At the moment, we are running one as live, monitoring all the targets. The DR box is also up and running and in the event of a DR situation we will recongigure our 10G agents to point to the DR Grid box. DR monitors the live box and vice versa.
This poses some difficulties; any jobs etc, historical data will be lost in the event of DR.
As grid just uses an oracle database as its repository we are also considering using a standby database instead. in the event of DR, activate the database, possibly rename the box, start the grid coimponents and fingers crossed the agents will start talking to the DR box.
My concern is the agents will not fail over cleanly. Also, we have nothing monitoring whether the live box goes down, and would have to write a script to do this.

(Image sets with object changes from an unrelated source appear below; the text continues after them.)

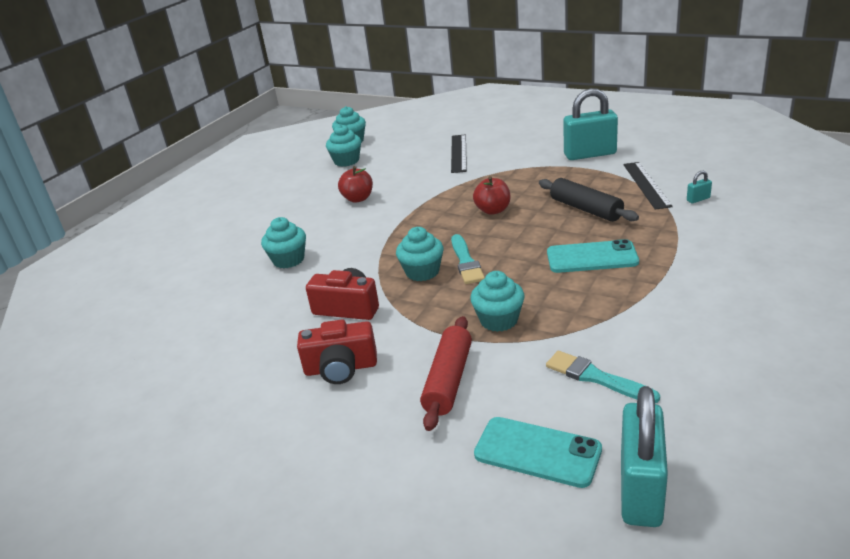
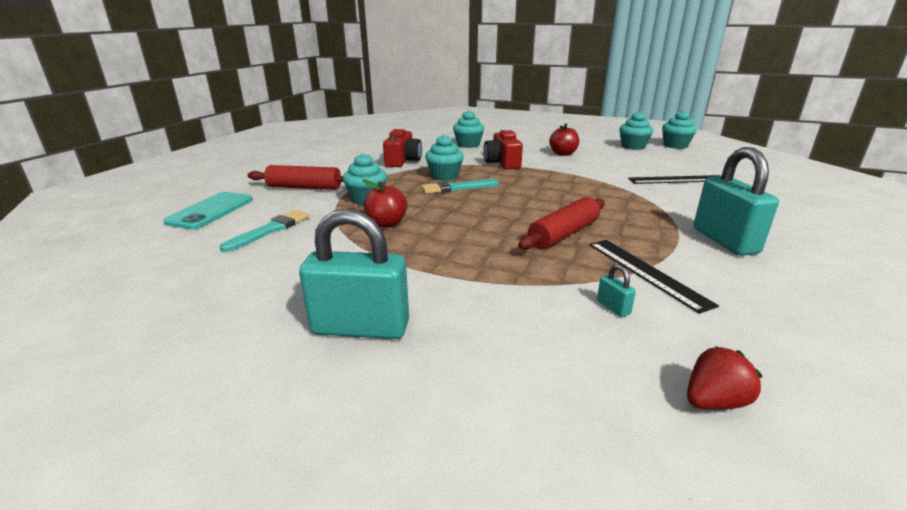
camera: 80 degrees right, 5 degrees down
red camera [297,320,377,384] -> red camera moved to [483,130,523,169]
red apple [473,176,511,215] -> red apple moved to [363,179,407,228]
black rolling pin [539,178,639,222] -> red rolling pin [518,197,605,250]
turquoise phone [547,239,639,273] -> none
turquoise padlock [621,386,668,527] -> turquoise padlock moved to [299,209,409,339]
black ruler [623,162,673,210] -> black ruler turned 75 degrees clockwise [589,240,719,314]
none -> red strawberry [687,346,762,410]

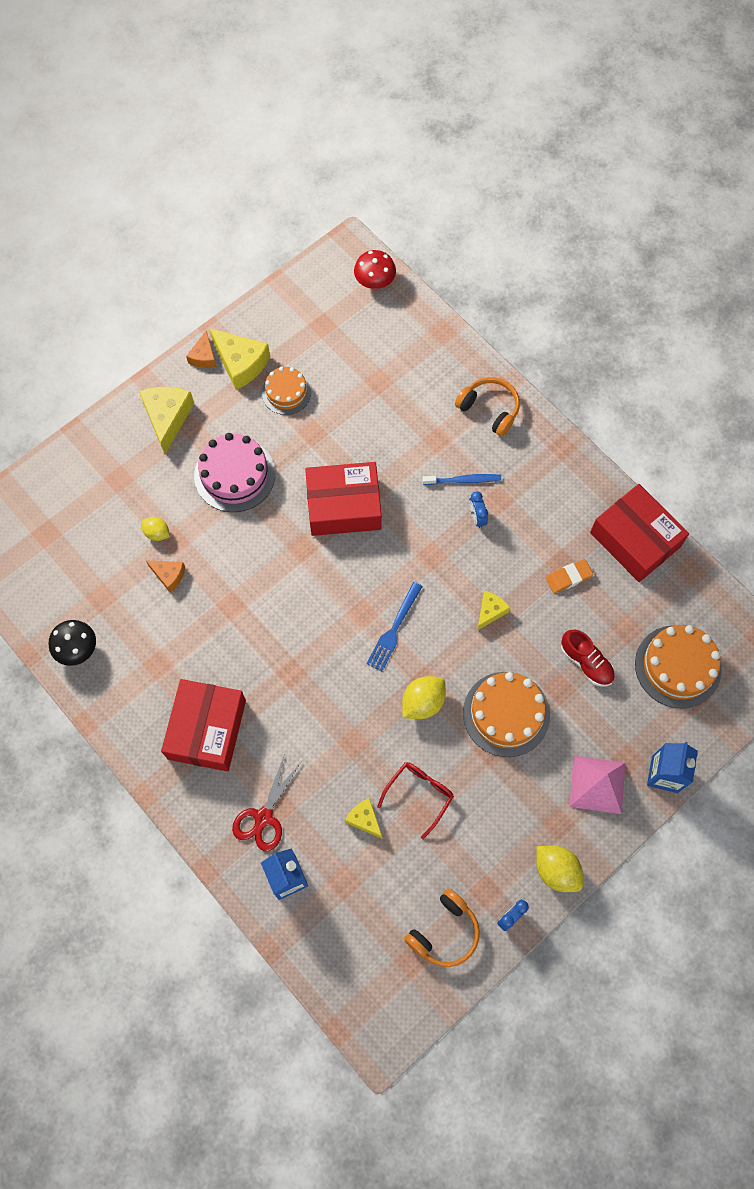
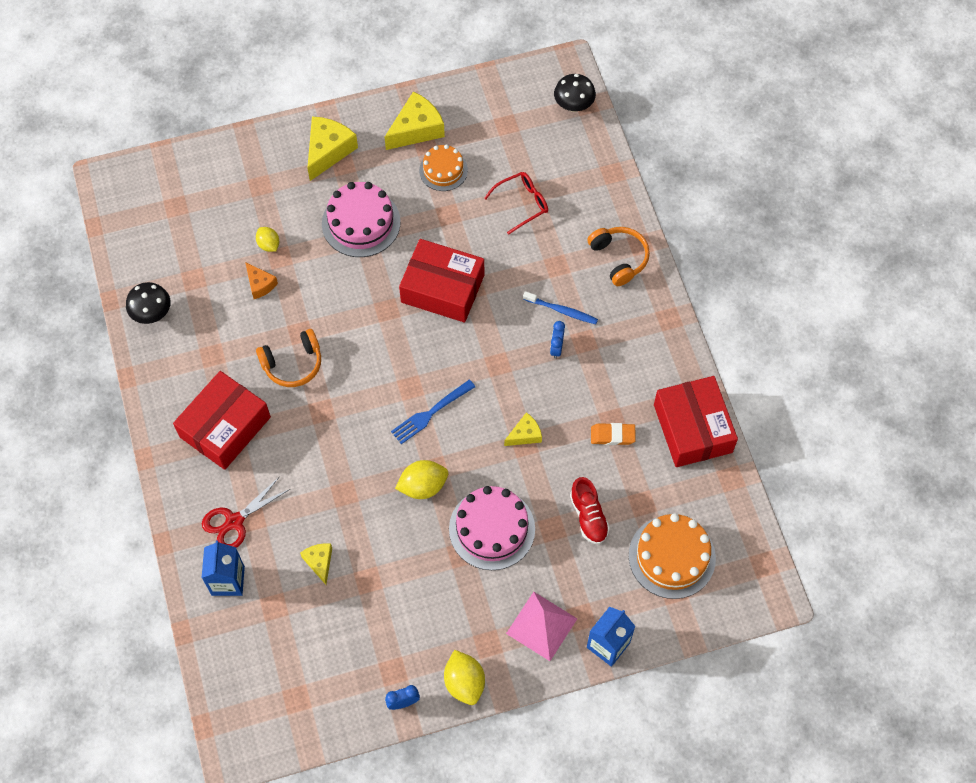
camera: 25 degrees right, 5 degrees down
orange cheese [186,330,216,368] -> none
yellow cheese [209,328,270,390] -> yellow cheese turned 105 degrees counterclockwise [385,91,445,150]
red mushroom [354,250,396,289] -> black mushroom [554,74,596,112]
red glasses [377,762,454,839] -> red glasses moved to [484,172,548,235]
orange headphones [404,889,480,967] -> orange headphones moved to [256,329,321,387]
orange cake [463,672,550,757] -> pink cake [449,486,535,570]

Does anyone have a similar setup or any advice? The documentation for Grid is a little thin.
Grid Control, soon to be renamed yet again to "10g OEM", has it's place, but I'm not entirely happy with it.
I don't trust OEM's job control system. cron and shell/sql scripts are much more portable and a snap to recover. If you prefer "next", "next", "finish" .. be my guest.
Grid's alerts are really slow for critical up/down system notifications. The agent has to post it's metrics before Grid Control forwards the alert. I'd recommend SiteScope.
On the other hand, 10g OEM is good for database object and ASM management. However, there's a ton of stuff you can't manage with the HTML version. You'll need to get the java version to manage Advanced Queues, OLAP, and a bunch of other components.
I haven't had success doing a DR with the repository. I can recover the db objects, but it had problems reconnecting a different server to the recovered repository. Best of luck with this one.
thanks for the link, I'll check it out...missed that one.
I've not found the system up/down notifications too bad, it can however, take up to 5 minutes, it depends how critical that could be.
We've found a whole host of bugs and issues with release one, the job system isn't up to scratch (its worse than 9i) and notification formats are not configurable. Oracle won't give a firm date for release 2 yet either...
The agents on the other hand, are the most stable yet...and with a bit of frigging, you can monitor a RAC setup properly.
Always surprised at how few people use OEM/Grid though.